Florida Segregated Library and Swimming Pool Photo Archive by U.S. Navy and Clearwater Photographer, George Fulmer, 1951
Florida Segregated Library and Swimming Pool Photo Archive by U.S. Navy and Clearwater Photographer, George Fulmer, 1951

Florida Segregated Library and Swimming Pool Photo Archive by U.S. Navy and Clearwater Photographer, George Fulmer, 1951

Photograph

[Jim Crow] [Florida] Segregated public facility photograph archive from Clearwater, Florida, by George Fulmer, 1951. Collection consists of 14 photographs, including 7 black-and-white photographs and 7 associated film negatives documenting African American children in a newly opened library and schoolyard, as well as a segregated swimming-pool planning meeting attended by city officials. Produced by George Fulmer, Clearwater’s longtime municipal photographer, and WWII U.S. Navy enlisted photographer, these images survive in their original studio proof envelopes from the George Fulmer Estate, recovered after the 2014–2015 demolition of the Fulmer Studio, which had stood beside the Clearwater Courthouse for over 65 years. The photographs measure 3.5" x 5“ and the negatives are on Kodak safety film measuring 4" x 5" each.
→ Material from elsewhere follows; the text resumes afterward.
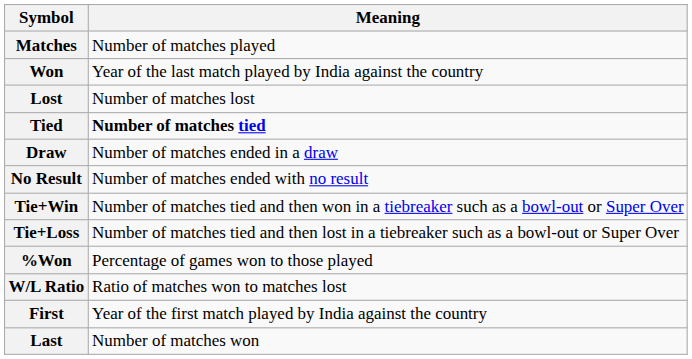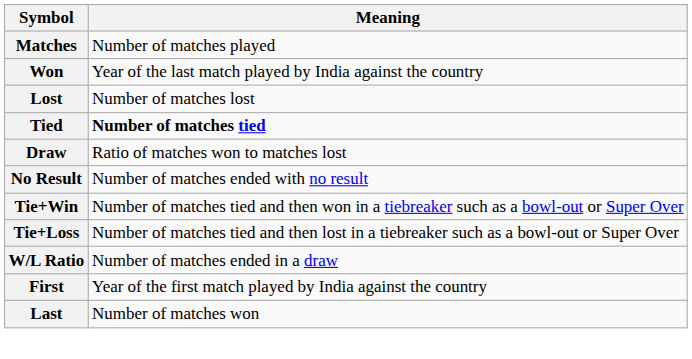Draw | Meaning: Number of matches ended in a draw -> Ratio of matches won to matches lost
- row: %Won | Percentage of games won to those played
W/L Ratio | Meaning: Ratio of matches won to matches lost -> Number of matches ended in a draw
This archive captures two deeply revealing moments in the segregated civic history of mid-century Florida. The first packet, labeled and dated to summer 1951, presents five photographs of Black schoolchildren reading, playing circle games outdoors, and participating in early library programming, clear evidence of segregated educational resources but also of Black childhood joy and community-building within constrained circumstances. A white librarian or teacher is visible at the front of the classroom, underscoring the racialized hierarchy embedded in Florida’s school system prior to Brown v. Board of Education in 1954. The second packet, likely taken only weeks apart based on Fulmer’s original numbering system, documents a group of white and Black men gathered around architectural plans for a segregated municipal swimming pool. The interracial nature of the planning body illuminates the complex, often unequal negotiations around public development in Jim Crow Florida, where recreational segregation remained legal until at least 1954–1955. These photographs represent an unusual visual record of the bureaucratic process behind segregated facilities.

As part of the vast body of more than 100,000 photographs preserved from Fulmer’s studio, much of which was claimed by the local historical society, this small group represents a scarce surviving fragment of Clearwater’s visual civic record, with Fulmer’s estate retaining a curated exhibition core and only limited dispersal of individual images. Fulmer documented weddings, police activities, construction projects, civic events, and wartime subjects, but photographs relating to segregated facilities, especially of Black children and community spaces, are extremely limited in the archive. These images therefore constitute an important resource for researchers of Jim Crow Florida, Black educational history, municipal segregation, and postwar Southern urban development. Photographs and negatives are crisp and clean only expressing minimal edge wear. Original Fulmer Studio proof envelopes present, annotated in pencil with job numbers and subjects. Comes with two certificates of authenticity from the Fulmer estate. Overall very good condition.